ACP was among a number of “foundational steps” required to support longer-term reforms in scheduled care access and waiting times, which were outlined in the presentation.
A HSE spokesperson told the Medical Independent that ACP is a process whereby a senior clinician contacts a patient on a waiting list and following assessment, expedites the patient to the most appropriate care pathway (eg, diagnostic, virtual consultation, face-to-face consultation, or management by GP). ACP has been implemented in various specialties across the country to date, including general medicine, orthopaedics, and ENT, the spokesperson added.
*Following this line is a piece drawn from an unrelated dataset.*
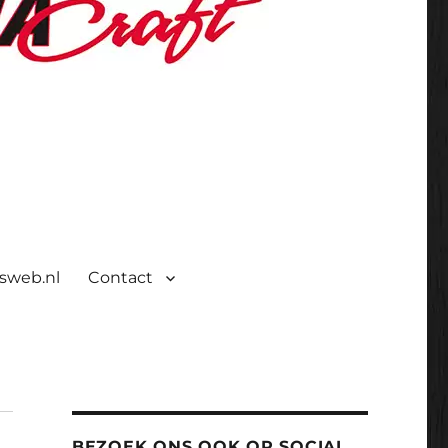
isweb.nl
Contact
BEZOEK ONS OOK OP SOCIAL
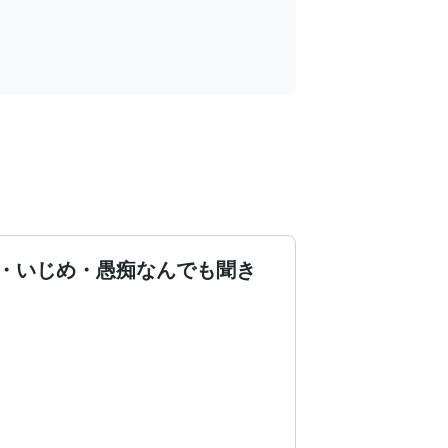
・いじめ・愚痴なんでも聞き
The presentation, which the HSE board discussed in June, also referred to further scheduled care reform initiatives in 2022. These included, among other measures, patient-centred booking arrangements, patient-initiated reviews, and a strategy for managing ‘did not attends’ (DNAs).
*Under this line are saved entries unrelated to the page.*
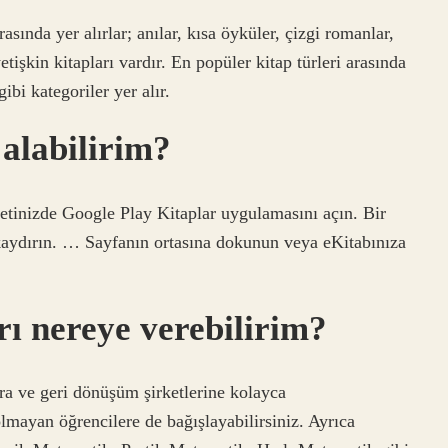
sında yer alırlar; anılar, kısa öyküler, çizgi romanlar,
tişkin kitapları vardır. En popüler kitap türleri arasında
ibi kategoriler yer alır.
 alabilirim?
tinizde Google Play Kitaplar uygulamasını açın. Bir
 kaydırın. … Sayfanın ortasına dokunun veya eKitabınıza
ı nereye verebilirim?
lara ve geri dönüşüm şirketlerine kolayca
olmayan öğrencilere de bağışlayabilirsiniz. Ayrıca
A patient-initiated review would involve a review appointment not being scheduled automatically, but instead initiated by the patient/family/caregiver.
The HSE’s spokesperson outlined: “Both patient-centred booking and patient-initiated reviews are in the planning stages, including effective processes being put in place to manage clinical risk. While patient-centred booking aims to enable patient choice over the appointment time and date, it is not proposed that partial booking will be a requirement of the scheduling process. All processes are being designed in line with evidence-based practice.”
In relation to the DNA strategy, a draft is in development and a pilot is expected to commence by the end of 2022.
“The strategy seeks to ensure patients are provided with sufficient notice of the appointment time/ date and to implement appointment reminders.”